What if I give you a equation a + b + c = n where a >= b > = c –  Arpit Bajpai Jul 4 '12 at 15:55
    
Is there any method to find number of solutions to original question. –  Arpit Bajpai Jul 4 '12 at 15:56
    
I just removed the linear-algebra tag, it doesn't seem to be relevant. –  Ben Millwood Jul 4 '12 at 16:34

2 Answers 2

When $c=0$, there are $[(n-1)/2]$ solutions, since $b$ can be any positive integer not exceeding $(n-1)/2$.

When $c\ne0$, let $d=a-c$, $e=b-c$, then $d\gt e\gt0$ and $d+e=n-3c$, so the number of solutions (by the previous argument) is $[(n-3c-1)/2]$.

$c$ can be anything from 0 to $[n/3]-1$, so the answer is $$f(n)=\sum_{c=0}^m\left[{n-3c-1\over2}\right]$$ where $m=[n/3]-1$. Now we need a closed form for $f(n)$. Here's one way to go.
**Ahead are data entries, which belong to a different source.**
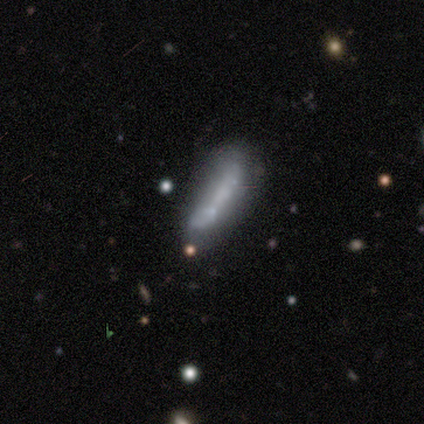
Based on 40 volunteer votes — This is marginally a featured or disk galaxy (42%). It is possibly not viewed edge-on (59%). Bar: likely no (70%). Spiral arm pattern: clearly no (100%). Central bulge: clearly none (90%). Merging: possibly none (45%).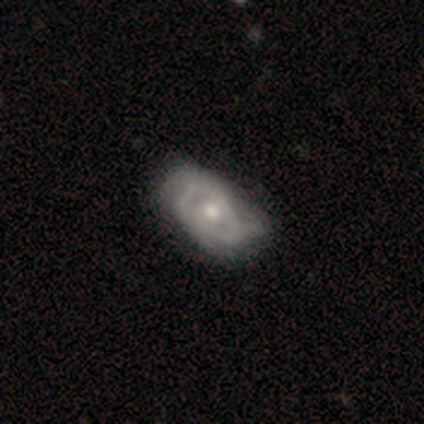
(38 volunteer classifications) Volunteers were most divided on "spiral arm count": can't tell: 38%, 2: 29%, 1: 19%, 3: 10%, 4: 5%, more than 4: 0%. Remaining: edge-on disk — no (97%); smooth or featured — featured or disk (82%); bar — no (80%); spiral arms — yes (70%); bulge size — moderate (70%); spiral winding — tight (62%); merging — none (46%).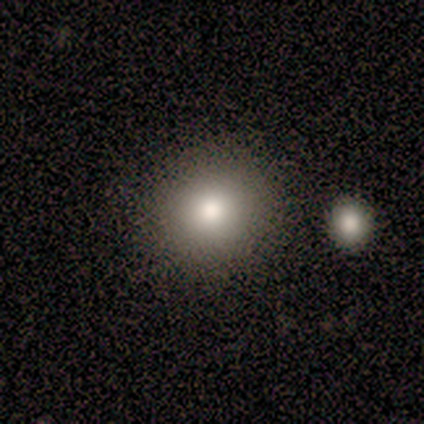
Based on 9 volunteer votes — Smooth or featured? smooth (78%)
How rounded? round (100%)
Merging? none (100%)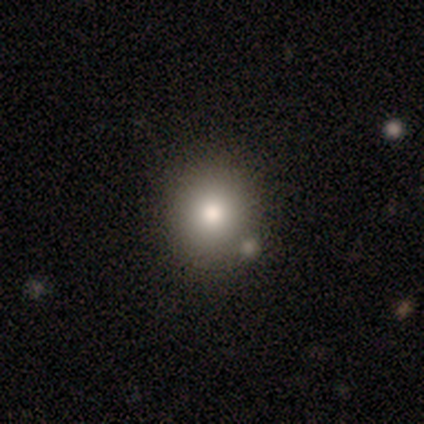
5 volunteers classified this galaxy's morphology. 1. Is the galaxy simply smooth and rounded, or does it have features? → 80% smooth, 20% featured or disk, 0% star or artifact.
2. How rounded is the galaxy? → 100% round, 0% in between, 0% cigar-shaped.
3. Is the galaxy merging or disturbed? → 80% none, 20% minor disturbance, 0% major disturbance, 0% merger.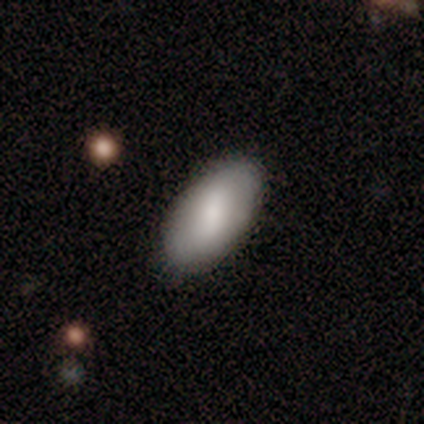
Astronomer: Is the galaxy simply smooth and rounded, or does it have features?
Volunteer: smooth — 82%.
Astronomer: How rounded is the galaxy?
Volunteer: in between — 94%.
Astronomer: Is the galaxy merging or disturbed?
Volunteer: none — 91%.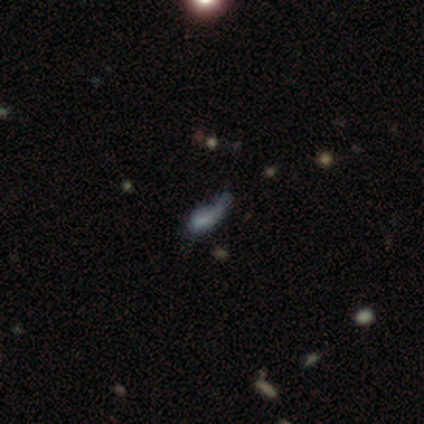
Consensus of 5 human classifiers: smooth-or-featured: smooth: 40% (tied) | star or artifact: 40% (tied) | featured or disk: 20%
  how-rounded: in between: 100% | round: 0% | cigar-shaped: 0%
  merging: minor disturbance: 67% | none: 33% | major disturbance: 0% | merger: 0%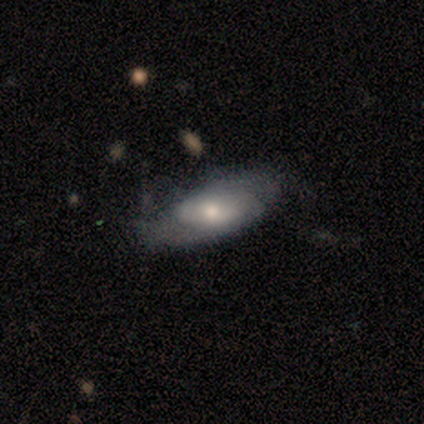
This appears to be a featured or disk galaxy (80%) with a weak bar (75%), 2 (100%) tight (50%, tied with loose) spiral arms (50%, tied with no) and a moderate central bulge (100%). Merging: none (50%).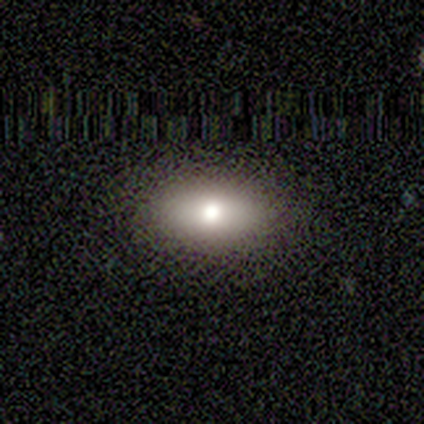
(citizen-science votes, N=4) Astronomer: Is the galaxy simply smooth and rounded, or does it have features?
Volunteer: smooth — 100%.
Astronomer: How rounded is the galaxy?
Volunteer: in between — 100%.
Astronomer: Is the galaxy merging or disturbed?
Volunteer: none — 100%.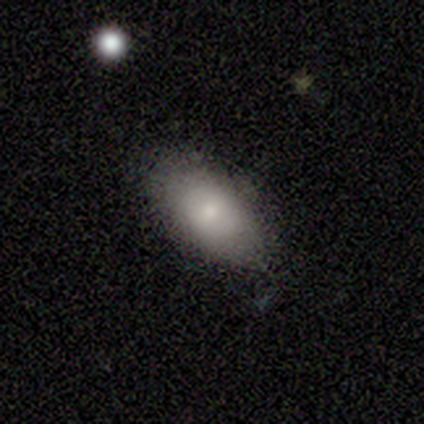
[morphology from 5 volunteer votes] smooth_or_featured: smooth (p=0.60) [alt: featured or disk p=0.20]
how_rounded: in between (p=0.67) [alt: round p=0.33]
merging: none (p=0.75) [alt: merger p=0.25]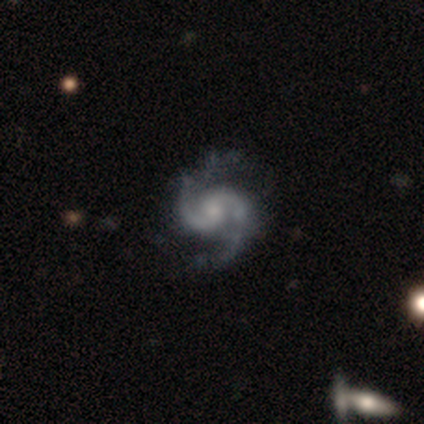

Note $$f(n+6)=\sum_{c=-2}^{m}\left[{n-3c-1\over2}\right],\qquad f(n+12)=\sum_{c=-4}^{m}\left[{n-3c-1\over2}\right]$$ so $$f(n+12)-2f(n+6)+f(n)=\left[{n+11\over2}\right]+\left[{n+8\over2}\right]-\left[{n+5\over2}\right]-\left[{n+2\over2}\right]=6$$ Thus on any arithmetic progression with common difference 6, $f(n) $ is a quadratic polynomial. So we just have to find the 6 quadratics.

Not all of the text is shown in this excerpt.